Available records: Begin

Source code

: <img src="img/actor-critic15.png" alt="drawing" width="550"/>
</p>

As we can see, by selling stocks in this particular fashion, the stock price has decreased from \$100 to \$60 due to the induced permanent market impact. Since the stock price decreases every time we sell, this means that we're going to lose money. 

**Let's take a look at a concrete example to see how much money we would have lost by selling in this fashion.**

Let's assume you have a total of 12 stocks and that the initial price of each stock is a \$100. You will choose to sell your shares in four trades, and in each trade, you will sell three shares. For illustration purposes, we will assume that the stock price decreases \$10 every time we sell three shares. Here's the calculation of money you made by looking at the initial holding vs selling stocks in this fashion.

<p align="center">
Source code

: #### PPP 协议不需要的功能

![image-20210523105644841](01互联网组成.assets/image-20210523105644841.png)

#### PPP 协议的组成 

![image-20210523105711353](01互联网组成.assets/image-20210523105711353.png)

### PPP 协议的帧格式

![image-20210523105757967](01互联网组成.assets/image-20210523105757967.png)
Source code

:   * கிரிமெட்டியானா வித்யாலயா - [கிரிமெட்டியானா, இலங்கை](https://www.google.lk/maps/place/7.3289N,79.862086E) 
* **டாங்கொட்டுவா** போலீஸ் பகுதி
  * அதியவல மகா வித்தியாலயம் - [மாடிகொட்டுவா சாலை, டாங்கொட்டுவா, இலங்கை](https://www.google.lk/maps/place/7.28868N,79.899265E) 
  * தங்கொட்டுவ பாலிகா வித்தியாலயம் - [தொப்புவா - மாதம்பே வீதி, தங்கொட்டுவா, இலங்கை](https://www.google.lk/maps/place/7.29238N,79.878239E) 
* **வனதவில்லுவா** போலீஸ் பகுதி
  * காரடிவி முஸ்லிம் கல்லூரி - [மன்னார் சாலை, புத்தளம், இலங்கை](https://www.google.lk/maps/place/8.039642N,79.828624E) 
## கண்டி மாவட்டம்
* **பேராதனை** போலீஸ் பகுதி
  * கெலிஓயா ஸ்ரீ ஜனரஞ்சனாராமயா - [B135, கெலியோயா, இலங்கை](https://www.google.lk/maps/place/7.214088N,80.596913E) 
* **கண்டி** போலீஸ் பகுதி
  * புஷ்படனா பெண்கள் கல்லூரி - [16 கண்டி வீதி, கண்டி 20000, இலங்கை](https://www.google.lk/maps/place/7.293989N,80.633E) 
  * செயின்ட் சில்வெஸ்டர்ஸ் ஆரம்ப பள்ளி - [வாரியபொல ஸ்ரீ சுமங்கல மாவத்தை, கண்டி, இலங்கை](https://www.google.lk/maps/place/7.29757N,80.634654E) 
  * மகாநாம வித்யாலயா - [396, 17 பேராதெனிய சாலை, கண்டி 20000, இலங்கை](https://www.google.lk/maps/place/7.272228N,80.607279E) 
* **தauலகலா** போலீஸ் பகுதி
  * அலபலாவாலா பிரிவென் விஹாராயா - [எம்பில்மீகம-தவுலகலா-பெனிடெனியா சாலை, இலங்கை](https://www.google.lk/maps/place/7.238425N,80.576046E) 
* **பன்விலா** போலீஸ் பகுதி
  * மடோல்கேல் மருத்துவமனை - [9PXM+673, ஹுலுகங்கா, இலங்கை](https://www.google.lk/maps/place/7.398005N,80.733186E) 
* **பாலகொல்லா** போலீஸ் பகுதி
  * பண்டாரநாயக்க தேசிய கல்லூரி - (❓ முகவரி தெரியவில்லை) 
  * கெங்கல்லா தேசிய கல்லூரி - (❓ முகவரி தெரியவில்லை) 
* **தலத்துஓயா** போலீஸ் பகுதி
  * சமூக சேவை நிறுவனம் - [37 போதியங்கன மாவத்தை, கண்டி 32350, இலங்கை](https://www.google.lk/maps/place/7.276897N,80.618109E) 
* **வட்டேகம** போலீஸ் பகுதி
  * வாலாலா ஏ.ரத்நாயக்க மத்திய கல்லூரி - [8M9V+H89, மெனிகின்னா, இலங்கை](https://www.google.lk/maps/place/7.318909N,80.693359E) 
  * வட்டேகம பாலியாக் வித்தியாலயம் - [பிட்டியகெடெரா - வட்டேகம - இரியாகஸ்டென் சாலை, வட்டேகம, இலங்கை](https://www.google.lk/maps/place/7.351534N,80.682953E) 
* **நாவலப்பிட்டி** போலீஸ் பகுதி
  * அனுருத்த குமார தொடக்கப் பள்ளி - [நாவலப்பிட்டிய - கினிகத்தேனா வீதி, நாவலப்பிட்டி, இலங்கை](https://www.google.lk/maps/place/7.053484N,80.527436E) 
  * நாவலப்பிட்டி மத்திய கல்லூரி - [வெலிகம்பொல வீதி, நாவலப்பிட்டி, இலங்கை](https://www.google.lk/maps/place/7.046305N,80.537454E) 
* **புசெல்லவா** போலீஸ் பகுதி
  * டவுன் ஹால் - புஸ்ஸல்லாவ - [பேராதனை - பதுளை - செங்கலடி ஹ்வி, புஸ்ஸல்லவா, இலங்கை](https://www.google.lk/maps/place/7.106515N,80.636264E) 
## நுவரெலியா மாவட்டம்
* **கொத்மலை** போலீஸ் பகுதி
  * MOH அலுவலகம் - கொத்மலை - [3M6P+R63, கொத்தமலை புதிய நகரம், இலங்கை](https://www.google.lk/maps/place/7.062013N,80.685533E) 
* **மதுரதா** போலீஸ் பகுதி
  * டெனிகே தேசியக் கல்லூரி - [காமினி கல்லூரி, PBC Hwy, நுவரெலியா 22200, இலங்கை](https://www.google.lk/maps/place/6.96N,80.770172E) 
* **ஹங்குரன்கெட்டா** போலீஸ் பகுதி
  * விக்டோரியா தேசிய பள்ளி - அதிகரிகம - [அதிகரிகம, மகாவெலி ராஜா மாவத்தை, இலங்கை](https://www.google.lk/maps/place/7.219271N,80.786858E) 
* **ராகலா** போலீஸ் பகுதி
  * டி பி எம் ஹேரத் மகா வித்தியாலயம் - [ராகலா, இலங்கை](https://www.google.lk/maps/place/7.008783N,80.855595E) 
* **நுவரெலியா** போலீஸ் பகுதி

Available records: End

Nothing in the data above may be skipped; repeat it all exactly.

=== Answer below ===
Source code

: <img src="img/actor-critic15.png" alt="drawing" width="550"/>
</p>

As we can see, by selling stocks in this particular fashion, the stock price has decreased from \$100 to \$60 due to the induced permanent market impact. Since the stock price decreases every time we sell, this means that we're going to lose money. 

**Let's take a look at a concrete example to see how much money we would have lost by selling in this fashion.**

Let's assume you have a total of 12 stocks and that the initial price of each stock is a \$100. You will choose to sell your shares in four trades, and in each trade, you will sell three shares. For illustration purposes, we will assume that the stock price decreases \$10 every time we sell three shares. Here's the calculation of money you made by looking at the initial holding vs selling stocks in this fashion.

<p align="center">
Source code

: #### PPP 协议不需要的功能

![image-20210523105644841](01互联网组成.assets/image-20210523105644841.png)

#### PPP 协议的组成 

![image-20210523105711353](01互联网组成.assets/image-20210523105711353.png)

### PPP 协议的帧格式

![image-20210523105757967](01互联网组成.assets/image-20210523105757967.png)
Source code

:   * கிரிமெட்டியானா வித்யாலயா - [கிரிமெட்டியானா, இலங்கை](https://www.google.lk/maps/place/7.3289N,79.862086E) 
* **டாங்கொட்டுவா** போலீஸ் பகுதி
  * அதியவல மகா வித்தியாலயம் - [மாடிகொட்டுவா சாலை, டாங்கொட்டுவா, இலங்கை](https://www.google.lk/maps/place/7.28868N,79.899265E) 
  * தங்கொட்டுவ பாலிகா வித்தியாலயம் - [தொப்புவா - மாதம்பே வீதி, தங்கொட்டுவா, இலங்கை](https://www.google.lk/maps/place/7.29238N,79.878239E) 
* **வனதவில்லுவா** போலீஸ் பகுதி
  * காரடிவி முஸ்லிம் கல்லூரி - [மன்னார் சாலை, புத்தளம், இலங்கை](https://www.google.lk/maps/place/8.039642N,79.828624E) 
## கண்டி மாவட்டம்
* **பேராதனை** போலீஸ் பகுதி
  * கெலிஓயா ஸ்ரீ ஜனரஞ்சனாராமயா - [B135, கெலியோயா, இலங்கை](https://www.google.lk/maps/place/7.214088N,80.596913E) 
* **கண்டி** போலீஸ் பகுதி
  * புஷ்படனா பெண்கள் கல்லூரி - [16 கண்டி வீதி, கண்டி 20000, இலங்கை](https://www.google.lk/maps/place/7.293989N,80.633E) 
  * செயின்ட் சில்வெஸ்டர்ஸ் ஆரம்ப பள்ளி - [வாரியபொல ஸ்ரீ சுமங்கல மாவத்தை, கண்டி, இலங்கை](https://www.google.lk/maps/place/7.29757N,80.634654E) 
  * மகாநாம வித்யாலயா - [396, 17 பேராதெனிய சாலை, கண்டி 20000, இலங்கை](https://www.google.lk/maps/place/7.272228N,80.607279E) 
* **தauலகலா** போலீஸ் பகுதி
  * அலபலாவாலா பிரிவென் விஹாராயா - [எம்பில்மீகம-தவுலகலா-பெனிடெனியா சாலை, இலங்கை](https://www.google.lk/maps/place/7.238425N,80.576046E) 
* **பன்விலா** போலீஸ் பகுதி
  * மடோல்கேல் மருத்துவமனை - [9PXM+673, ஹுலுகங்கா, இலங்கை](https://www.google.lk/maps/place/7.398005N,80.733186E) 
* **பாலகொல்லா** போலீஸ் பகுதி
  * பண்டாரநாயக்க தேசிய கல்லூரி - (❓ முகவரி தெரியவில்லை) 
  * கெங்கல்லா தேசிய கல்லூரி - (❓ முகவரி தெரியவில்லை) 
* **தலத்துஓயா** போலீஸ் பகுதி
  * சமூக சேவை நிறுவனம் - [37 போதியங்கன மாவத்தை, கண்டி 32350, இலங்கை](https://www.google.lk/maps/place/7.276897N,80.618109E) 
* **வட்டேகம** போலீஸ் பகுதி
  * வாலாலா ஏ.ரத்நாயக்க மத்திய கல்லூரி - [8M9V+H89, மெனிகின்னா, இலங்கை](https://www.google.lk/maps/place/7.318909N,80.693359E) 
  * வட்டேகம பாலியாக் வித்தியாலயம் - [பிட்டியகெடெரா - வட்டேகம - இரியாகஸ்டென் சாலை, வட்டேகம, இலங்கை](https://www.google.lk/maps/place/7.351534N,80.682953E) 
* **நாவலப்பிட்டி** போலீஸ் பகுதி
  * அனுருத்த குமார தொடக்கப் பள்ளி - [நாவலப்பிட்டிய - கினிகத்தேனா வீதி, நாவலப்பிட்டி, இலங்கை](https://www.google.lk/maps/place/7.053484N,80.527436E) 
  * நாவலப்பிட்டி மத்திய கல்லூரி - [வெலிகம்பொல வீதி, நாவலப்பிட்டி, இலங்கை](https://www.google.lk/maps/place/7.046305N,80.537454E) 
* **புசெல்லவா** போலீஸ் பகுதி
  * டவுன் ஹால் - புஸ்ஸல்லாவ - [பேராதனை - பதுளை - செங்கலடி ஹ்வி, புஸ்ஸல்லவா, இலங்கை](https://www.google.lk/maps/place/7.106515N,80.636264E) 
## நுவரெலியா மாவட்டம்
* **கொத்மலை** போலீஸ் பகுதி
  * MOH அலுவலகம் - கொத்மலை - [3M6P+R63, கொத்தமலை புதிய நகரம், இலங்கை](https://www.google.lk/maps/place/7.062013N,80.685533E) 
* **மதுரதா** போலீஸ் பகுதி
  * டெனிகே தேசியக் கல்லூரி - [காமினி கல்லூரி, PBC Hwy, நுவரெலியா 22200, இலங்கை](https://www.google.lk/maps/place/6.96N,80.770172E) 
* **ஹங்குரன்கெட்டா** போலீஸ் பகுதி
  * விக்டோரியா தேசிய பள்ளி - அதிகரிகம - [அதிகரிகம, மகாவெலி ராஜா மாவத்தை, இலங்கை](https://www.google.lk/maps/place/7.219271N,80.786858E) 
* **ராகலா** போலீஸ் பகுதி
  * டி பி எம் ஹேரத் மகா வித்தியாலயம் - [ராகலா, இலங்கை](https://www.google.lk/maps/place/7.008783N,80.855595E) 
* **நுவரெலியா** போலீஸ் பகுதி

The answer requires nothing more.